__WHAT TO DO__. Take from the material every line containing the string "which" and copy it.

__DATA PROVIDED__.
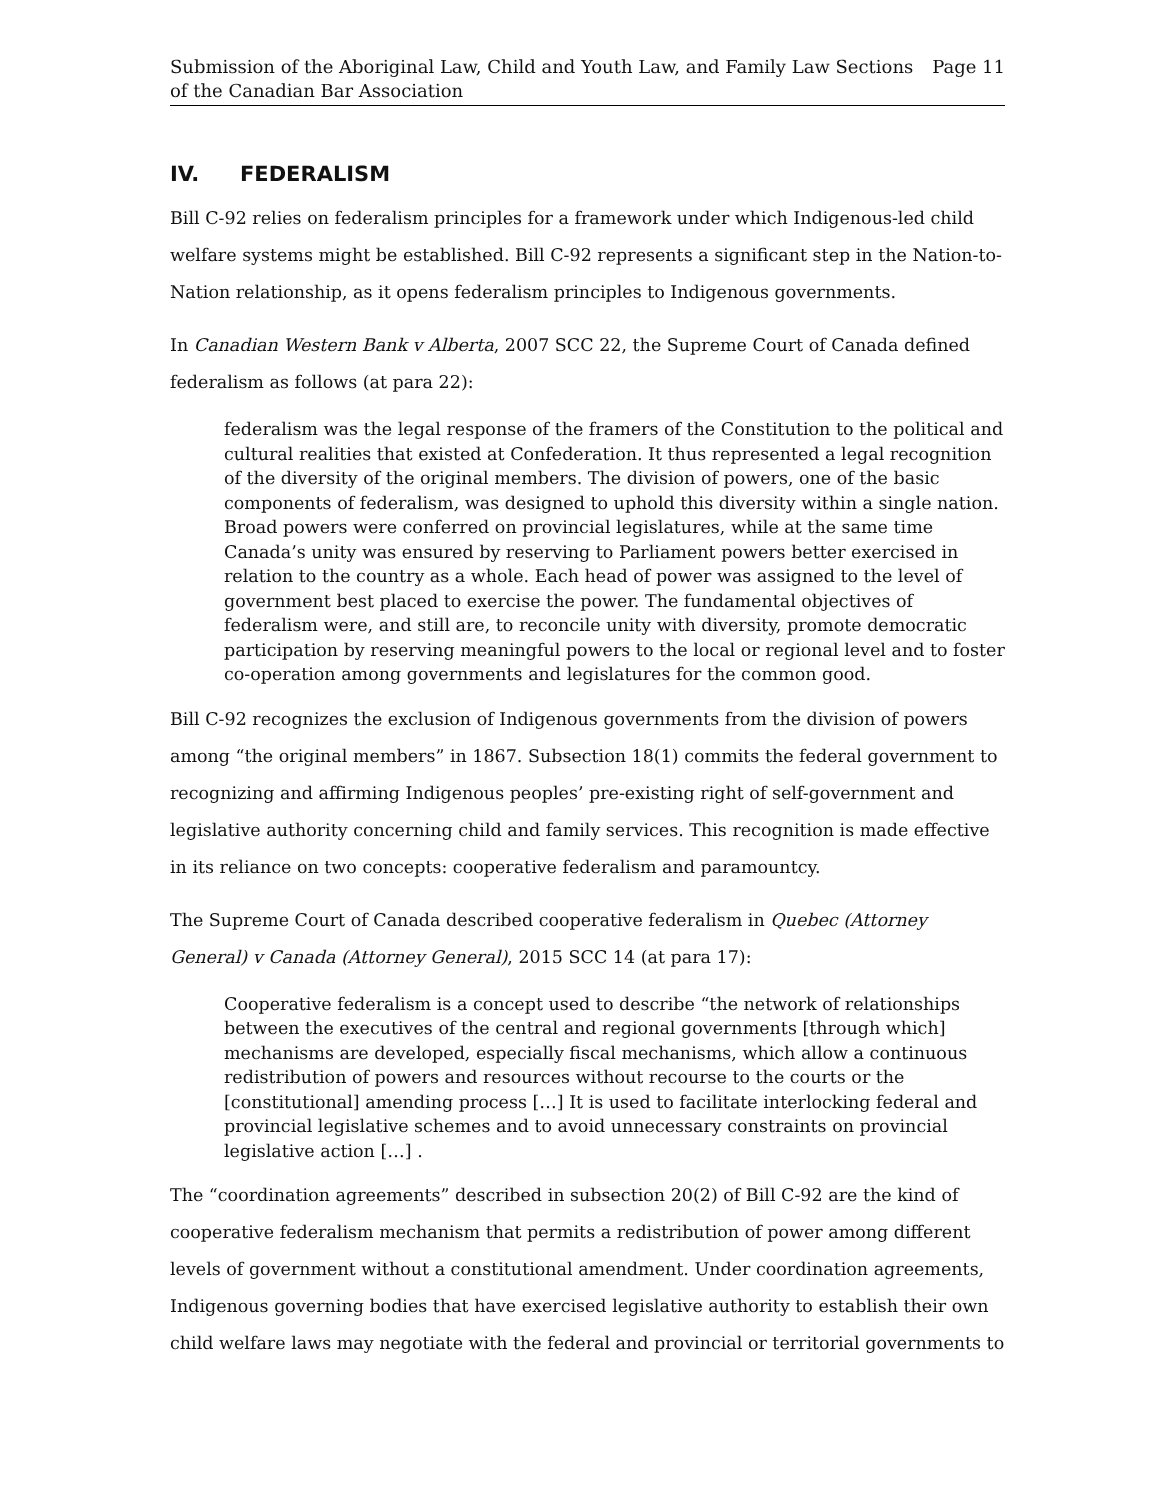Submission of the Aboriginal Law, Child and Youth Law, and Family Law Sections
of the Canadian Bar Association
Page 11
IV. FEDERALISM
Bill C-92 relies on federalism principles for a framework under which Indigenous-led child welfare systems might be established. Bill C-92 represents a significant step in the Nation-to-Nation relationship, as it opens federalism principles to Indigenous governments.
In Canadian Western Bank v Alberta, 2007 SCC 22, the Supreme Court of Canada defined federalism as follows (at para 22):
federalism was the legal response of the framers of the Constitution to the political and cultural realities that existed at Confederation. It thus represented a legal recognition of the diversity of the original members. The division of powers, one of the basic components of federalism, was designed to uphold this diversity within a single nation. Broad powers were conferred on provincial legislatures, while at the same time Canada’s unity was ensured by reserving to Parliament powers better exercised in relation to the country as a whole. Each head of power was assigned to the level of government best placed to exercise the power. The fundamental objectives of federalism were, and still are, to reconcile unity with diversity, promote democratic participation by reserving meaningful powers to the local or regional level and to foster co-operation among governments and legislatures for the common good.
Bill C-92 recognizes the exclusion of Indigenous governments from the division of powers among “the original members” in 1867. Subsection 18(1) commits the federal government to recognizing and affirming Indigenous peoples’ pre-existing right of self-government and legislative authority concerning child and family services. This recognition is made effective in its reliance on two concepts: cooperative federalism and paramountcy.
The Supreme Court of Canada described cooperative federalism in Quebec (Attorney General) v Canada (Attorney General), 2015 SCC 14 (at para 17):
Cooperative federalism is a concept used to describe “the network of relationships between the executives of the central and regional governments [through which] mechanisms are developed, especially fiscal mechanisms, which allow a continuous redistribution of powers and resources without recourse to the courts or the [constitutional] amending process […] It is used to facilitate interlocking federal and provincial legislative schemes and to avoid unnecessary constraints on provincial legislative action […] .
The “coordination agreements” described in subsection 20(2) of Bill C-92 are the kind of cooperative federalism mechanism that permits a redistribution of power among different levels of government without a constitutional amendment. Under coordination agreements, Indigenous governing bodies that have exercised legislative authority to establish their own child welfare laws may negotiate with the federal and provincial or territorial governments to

__RESPONSE BOX__.
Bill C-92 relies on federalism principles for a framework under which Indigenous-led child welfare systems might be established. Bill C-92 represents a significant step in the Nation-to-Nation relationship, as it opens federalism principles to Indigenous governments.
Cooperative federalism is a concept used to describe “the network of relationships between the executives of the central and regional governments [through which] mechanisms are developed, especially fiscal mechanisms, which allow a continuous redistribution of powers and resources without recourse to the courts or the [constitutional] amending process […] It is used to facilitate interlocking federal and provincial legislative schemes and to avoid unnecessary constraints on provincial legislative action […] .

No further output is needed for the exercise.